Logo em seguida, Altıntaş foi morto pelas forças de segurança turcas.

A escolha do vencedor, entretanto, não foi uma unanimidade. O próprio presidente do júri, o fotojornalista inglês Stuart Franklin, da agência Magnum, foi contra a decisão e criticou-a publicamente por reafirmar “o pacto entre martírio e divulgação”.

“Desculpe, Burhan. Essa é uma fotografia de um assassinato, do assassino e do morto, ambos vistos na mesma imagem, e é moralmente tão problemático de publicar como uma decapitação por terroristas. É uma fotografia impactante, sem dúvida. No entanto, enquanto eu fiz tudo para conceder o prêmio de fotografia de notícia, que também ganhou, fui fortemente contra fazê-la a foto do ano.
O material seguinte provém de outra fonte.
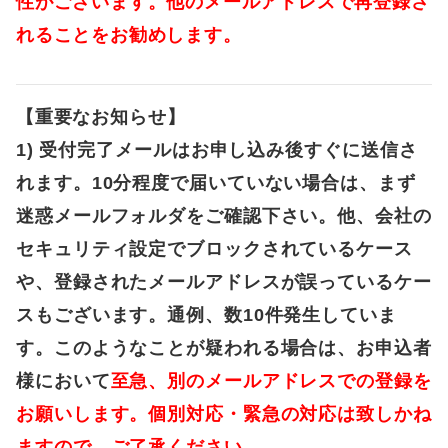
性がございます。他のメールアドレスで再登録さ
れることをお勧めします。
【重要な
お知らせ
】
1)
受付完了メールはお申し込み後すぐに
送信さ
れます。10分程度で届いていない場合は、まず
迷惑メールフォルダをご確認下さい。他、会社の
セキュリティ設定でブロックされて
いるケース
や、登録されたメールアドレスが誤っているケー
スもございます。通例、数10件発生していま
す。このようなことが疑われる場合は、お申込者
様において
至急、別のメールアドレスでの登録を
お願いします。個別対応・緊急の対応は致しかね
ますので、ご了承ください。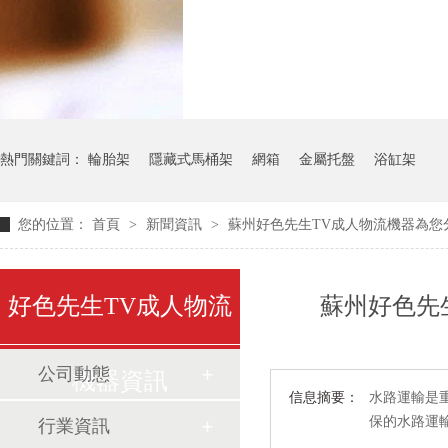
氣瓶料架
貨架
熱門關鍵詞：
輪胎架
隱藏式馬桶架
網箱
金屬托盤
浴缸架
您的位置：
首頁
>
新聞資訊
>
蘇州好色先生TV成人物流機器為您
好色先生TV成人物流
蘇州好色先
公司動態
機器資訊
信息摘要：
水路運輸是
保的水路運
行業資訊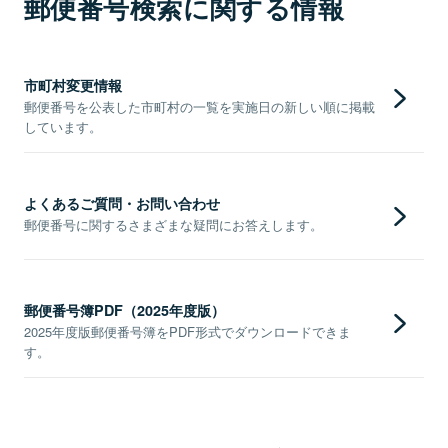
郵便番号検索に関する情報
市町村変更情報
郵便番号を公表した市町村の一覧を実施日の新しい順に掲載
しています。
よくあるご質問・お問い合わせ
郵便番号に関するさまざまな疑問にお答えします。
郵便番号簿PDF（2025年度版）
2025年度版郵便番号簿をPDF形式でダウンロードできま
す。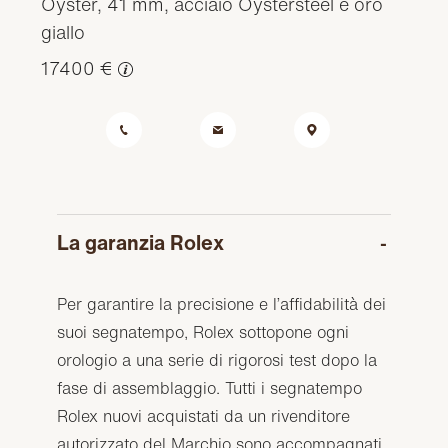
Oyster, 41 mm, acciaio Oystersteel e oro
giallo
17400 €
La garanzia Rolex
Per garantire la precisione e l’affidabilità dei
suoi segnatempo, Rolex sottopone ogni
orologio a una serie di rigorosi test dopo la
fase di assemblaggio. Tutti i segnatempo
Rolex nuovi acquistati da un rivenditore
autorizzato del Marchio sono accompagnati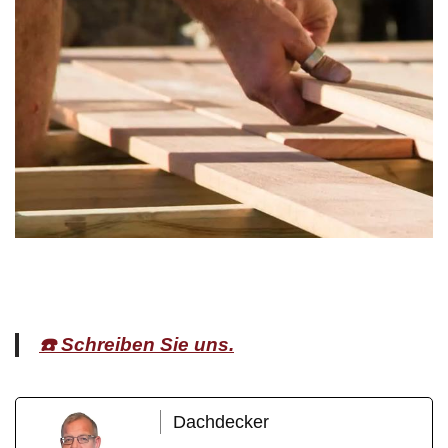
☎️ Schreiben Sie uns.
Dachdecker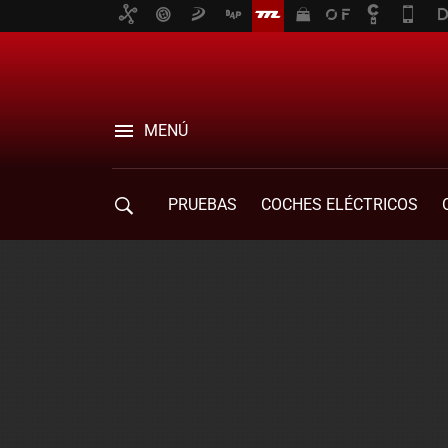
MENÚ
PRUEBAS
COCHES ELÉCTRICOS
COMPRA DE COCHES
MOVILIDAD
Perdi a discussão por pouco”, relatou Franklin em artigo no Guardian.

O prêmio World Press Photo é concedido todo ano pela fundação de mesmo nome, fundada em 1955 e sediada em Amsterdã, na Holanda. É frequente que agências de notícias emplaquem funcionários seus entre os premiados.

 

[Nota do blog: a imagem acima está cortada, intencionalmente, para não dar destaque ao rosto do criminoso, nem ao seu discurso de ódio fundamentalista.]